Il colpo di scena – E invece i legali di Natoli, gli avvocati Fabrizio Biondo ed Ettore Zanoni, hanno rintracciato almeno 62 provvedimenti identici, con lo stesso ordine: la scritta a macchina che “ordina la smagnetizzazione dei nastri” e quella a penna incriminata per “la distruzione dei brogliacci”. Secondo la tesi difensiva, dunque, quel foglio era un prestampato, fotocopiato integralmente (cioè con l’aggiunta a penna) centinaia di volte e poi compilato con i numeri dei fascicoli dei procedimenti, la firma del magistrato che disponeva la smagnetizzazione (che non doveva essere per forza il titolare dell’inchiesta) e la presa in carico (anche questa a penna) della segreteria dell’Ufficio Intercettazioni. Una vera e propria “prassi“, come l’aveva definita Natoli nella sua audizione in Commissione Antimafia, che riguardava inchieste per tutti i tipi di reati: mafia, droga, furto. Ovviamente, dopo la smagnetizzazione delle intercettazioni considerate ormai irrilevanti, i brogliacci diventavano inutili e dunque venivano distrutti. Non era insomma un’operazione portata avanti solo per l’indagine sui Buscemi, ma una procedura comune a tutte le inchieste archiviate o andate poi a sentenza definitiva. I provvedimenti “gemelli” a quello firmato da Natoli sono contenuti in una nota inviata alla procura di Caltanissetta dai legali dell’ex pm, che stanno portando avanti le loro indagini difensive.

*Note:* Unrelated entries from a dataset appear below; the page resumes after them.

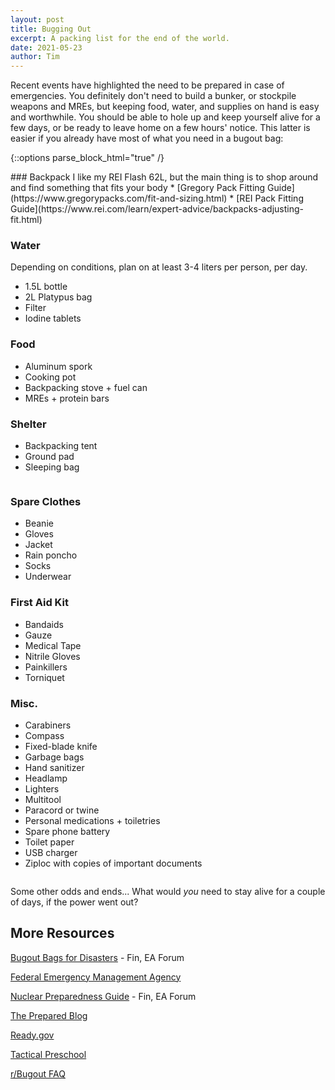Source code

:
 ```yaml
---
layout: post
title: Bugging Out
excerpt: A packing list for the end of the world.
date: 2021-05-23
author: Tim
---
```


Recent events have highlighted the need to be prepared in case of emergencies. You definitely don't need to build a bunker, or stockpile weapons and MREs, but keeping food, water, and supplies on hand is easy and worthwhile. You should be able to hole up and keep yourself alive for a few days, or be ready to leave home on a few hours' notice. This latter is easier if you already have most of what you need in a bugout bag:

{::options parse_block_html="true" /}
<div class="row">
<div class="column">
### Backpack
I like my REI Flash 62L, but the main thing is to shop around and find something that fits your body  
* [Gregory Pack Fitting Guide](https://www.gregorypacks.com/fit-and-sizing.html)
* [REI Pack Fitting Guide](https://www.rei.com/learn/expert-advice/backpacks-adjusting-fit.html)

### Water
Depending on conditions, plan on at least 3-4 liters per person, per day.
* 1.5L bottle
* 2L Platypus bag
* Filter
* Iodine tablets

### Food
* Aluminum spork
* Cooking pot 
* Backpacking stove + fuel can
* MREs + protein bars

### Shelter
* Backpacking tent
* Ground pad
* Sleeping bag

</div>	
<div class="column">

### Spare Clothes
* Beanie
* Gloves
* Jacket
* Rain poncho
* Socks
* Underwear

### First Aid Kit
* Bandaids
* Gauze
* Medical Tape
* Nitrile Gloves
* Painkillers
* Torniquet

### Misc.
* Carabiners
* Compass
* Fixed-blade knife
* Garbage bags
* Hand sanitizer
* Headlamp
* Lighters
* Multitool
* Paracord or twine
* Personal medications + toiletries
* Spare phone battery
* Toilet paper
* USB charger
* Ziploc with copies of important documents
</div>
</div>

Some other odds and ends... What would *you* need to stay alive for a couple of days, if the power went out?

## More Resources
[Bugout Bags for Disasters](https://forum.effectivealtruism.org/posts/rH8etkwn4DvdeYxDr/bugout-bags-for-disasters) - Fin, EA Forum

[Federal Emergency Management Agency](https://www.fema.gov/)

[Nuclear Preparedness Guide](https://forum.effectivealtruism.org/posts/DL7gYYA2BKjmXABse/nuclear-preparedness-guide) - Fin, EA Forum

[The Prepared Blog](https://theprepared.com/blog/)  

[Ready.gov](https://www.ready.gov/kit)

[Tactical Preschool](https://tgace.wordpress.com/category/tactical-preschool/)  

[r/Bugout FAQ](https://www.reddit.com/r/bugout/comments/1wsdea/faq_lets_make_it_happen/)  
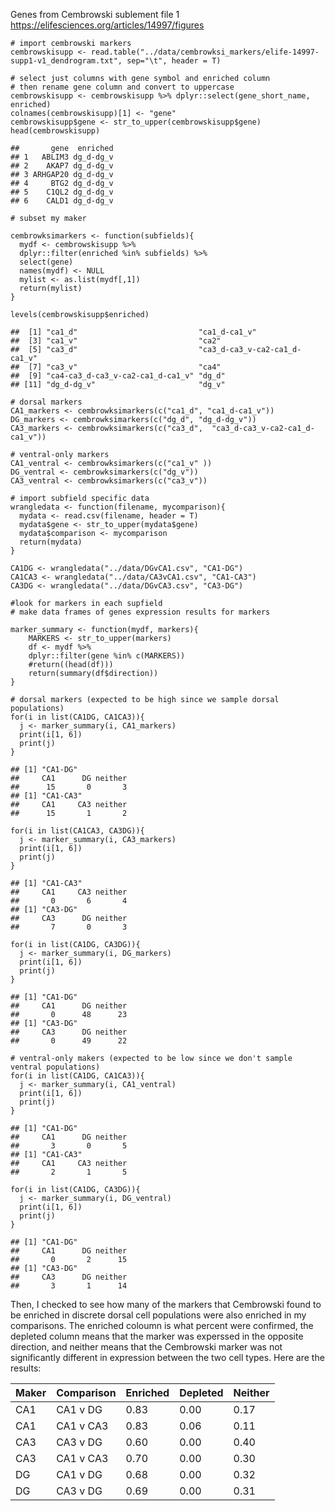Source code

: Genes from Cembrowski sublement file 1
<a href="https://elifesciences.org/articles/14997/figures" class="uri">https://elifesciences.org/articles/14997/figures</a>

    # import cembrowski markers
    cembrowskisupp <- read.table("../data/cembrowksi_markers/elife-14997-supp1-v1_dendrogram.txt", sep="\t", header = T)

    # select just columns with gene symbol and enriched column
    # then rename gene column and convert to uppercase
    cembrowskisupp <- cembrowskisupp %>% dplyr::select(gene_short_name, enriched) 
    colnames(cembrowskisupp)[1] <- "gene"
    cembrowskisupp$gene <- str_to_upper(cembrowskisupp$gene)
    head(cembrowskisupp)

    ##       gene  enriched
    ## 1   ABLIM3 dg_d-dg_v
    ## 2    AKAP7 dg_d-dg_v
    ## 3 ARHGAP20 dg_d-dg_v
    ## 4     BTG2 dg_d-dg_v
    ## 5    C1QL2 dg_d-dg_v
    ## 6    CALD1 dg_d-dg_v

    # subset my maker

    cembrowksimarkers <- function(subfields){
      mydf <- cembrowskisupp %>% 
      dplyr::filter(enriched %in% subfields) %>% 
      select(gene)
      names(mydf) <- NULL
      mylist <- as.list(mydf[,1])
      return(mylist)
    }

    levels(cembrowskisupp$enriched)

    ##  [1] "ca1_d"                           "ca1_d-ca1_v"                    
    ##  [3] "ca1_v"                           "ca2"                            
    ##  [5] "ca3_d"                           "ca3_d-ca3_v-ca2-ca1_d-ca1_v"    
    ##  [7] "ca3_v"                           "ca4"                            
    ##  [9] "ca4-ca3_d-ca3_v-ca2-ca1_d-ca1_v" "dg_d"                           
    ## [11] "dg_d-dg_v"                       "dg_v"

    # dorsal markers 
    CA1_markers <- cembrowksimarkers(c("ca1_d", "ca1_d-ca1_v"))
    DG_markers <- cembrowksimarkers(c("dg_d", "dg_d-dg_v"))
    CA3_markers <- cembrowksimarkers(c("ca3_d",  "ca3_d-ca3_v-ca2-ca1_d-ca1_v"))

    # ventral-only markers 
    CA1_ventral <- cembrowksimarkers(c("ca1_v" ))
    DG_ventral <- cembrowksimarkers(c("dg_v"))
    CA3_ventral <- cembrowksimarkers(c("ca3_v"))

    # import subfield specific data
    wrangledata <- function(filename, mycomparison){
      mydata <- read.csv(filename, header = T)
      mydata$gene <- str_to_upper(mydata$gene)
      mydata$comparison <- mycomparison
      return(mydata)
    }

    CA1DG <- wrangledata("../data/DGvCA1.csv", "CA1-DG")
    CA1CA3 <- wrangledata("../data/CA3vCA1.csv", "CA1-CA3")
    CA3DG <- wrangledata("../data/DGvCA3.csv", "CA3-DG")

    #look for markers in each supfield
    # make data frames of genes expression results for markers 

    marker_summary <- function(mydf, markers){
        MARKERS <- str_to_upper(markers)
        df <- mydf %>%
        dplyr::filter(gene %in% c(MARKERS)) 
        #return((head(df)))
        return(summary(df$direction))
    }

    # dorsal markers (expected to be high since we sample dorsal populations)
    for(i in list(CA1DG, CA1CA3)){
      j <- marker_summary(i, CA1_markers)
      print(i[1, 6])
      print(j)
    }

    ## [1] "CA1-DG"
    ##     CA1      DG neither 
    ##      15       0       3 
    ## [1] "CA1-CA3"
    ##     CA1     CA3 neither 
    ##      15       1       2

    for(i in list(CA1CA3, CA3DG)){
      j <- marker_summary(i, CA3_markers)
      print(i[1, 6])
      print(j)
    }

    ## [1] "CA1-CA3"
    ##     CA1     CA3 neither 
    ##       0       6       4 
    ## [1] "CA3-DG"
    ##     CA3      DG neither 
    ##       7       0       3

    for(i in list(CA1DG, CA3DG)){
      j <- marker_summary(i, DG_markers)
      print(i[1, 6])
      print(j)
    }

    ## [1] "CA1-DG"
    ##     CA1      DG neither 
    ##       0      48      23 
    ## [1] "CA3-DG"
    ##     CA3      DG neither 
    ##       0      49      22

    # ventral-only makers (expected to be low since we don't sample ventral populations)
    for(i in list(CA1DG, CA1CA3)){
      j <- marker_summary(i, CA1_ventral)
      print(i[1, 6])
      print(j)
    }

    ## [1] "CA1-DG"
    ##     CA1      DG neither 
    ##       3       0       5 
    ## [1] "CA1-CA3"
    ##     CA1     CA3 neither 
    ##       2       1       5

    for(i in list(CA1DG, CA3DG)){
      j <- marker_summary(i, DG_ventral)
      print(i[1, 6])
      print(j)
    }

    ## [1] "CA1-DG"
    ##     CA1      DG neither 
    ##       0       2      15 
    ## [1] "CA3-DG"
    ##     CA3      DG neither 
    ##       3       1      14

Then, I checked to see how many of the markers that Cembrowski found to
be enriched in discrete dorsal cell populations were also enriched in my
comparisons. The enriched coloumn is what percent were confirmed, the
depleted column means that the marker was experssed in the opposite
direction, and neither means that the Cembrowski marker was not
significantly different in expression between the two cell types. Here
are the results:

<table>
<thead>
<tr class="header">
<th>Maker</th>
<th>Comparison</th>
<th>Enriched</th>
<th>Depleted</th>
<th>Neither</th>
</tr>
</thead>
<tbody>
<tr class="odd">
<td>CA1</td>
<td>CA1 v DG</td>
<td>0.83</td>
<td>0.00</td>
<td>0.17</td>
</tr>
<tr class="even">
<td>CA1</td>
<td>CA1 v CA3</td>
<td>0.83</td>
<td>0.06</td>
<td>0.11</td>
</tr>
<tr class="odd">
<td>CA3</td>
<td>CA3 v DG</td>
<td>0.60</td>
<td>0.00</td>
<td>0.40</td>
</tr>
<tr class="even">
<td>CA3</td>
<td>CA1 v CA3</td>
<td>0.70</td>
<td>0.00</td>
<td>0.30</td>
</tr>
<tr class="odd">
<td>DG</td>
<td>CA1 v DG</td>
<td>0.68</td>
<td>0.00</td>
<td>0.32</td>
</tr>
<tr class="even">
<td>DG</td>
<td>CA3 v DG</td>
<td>0.69</td>
<td>0.00</td>
<td>0.31</td>
</tr>
</tbody>
</table>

L’inchiesta – Nei mesi scorsi la vicenda dell’indagine sui Buscemi è stata ricostruita davanti alla Commissione Antimafia ed è stata fonte di roventi polemiche. Il primo a parlarne, nel settembre del 2023, è stato l’avvocato Fabio Trizzino, marito di Lucia Borsellino. Dopo aver legato l’inchiesta archiviata da Natoli al dossier Mafia e appalti, considerata dal legale e dagli ex vertici del Ros dei Carabinieri come il movente segreto della strage di via d’Amelio, Trizzino aveva accusato Natoli di aver “inspiegabilmente” chiesto di smagnetizzare le intercettazioni dei fratelli Buscemi. Accuse alle quali Natoli aveva replicato durante un’audizione sempre a Palazzo San Macuto. La smagnetizzazione delle bobine era una “prassi adottata dal Procuratore di Palermo dettata sia dalla necessità di riutilizzare le bobine smagnetizzate per la nota carenza di fondi ministeriali fortemente presente in quel periodo, sia per la mancanza di spazi fisici per la conservazione dei nastri”, aveva spiegato l’ex componente del pool Antimafia. Era stato sempre Natoli a riferire alla Commissione di come, tra l’altro, le bobine con le intercettazioni dei Buscemi non erano mai state smagnetizzate ma erano rimaste negli archivi del Palazzo di giustizia di Palermo. È lì che le ha recuperate la procura nissena guidata da Salvatore de Luca. Il riascolto di quei nastri – ancora in corso – avrebbe svelato come alcune intercettazioni non erano irrilevanti ma rappresentavano “vere e proprie autonome notizie di reato“. Da qui l’accusa a Natoli, Pignatone e Screpanti di aver insabbiato l’indagine, trentadue anni dopo i fatti. In tutto questo tempo nessuno si era accertato che la distruzione delle intercettazioni fosse stata effettivamente portata a termine.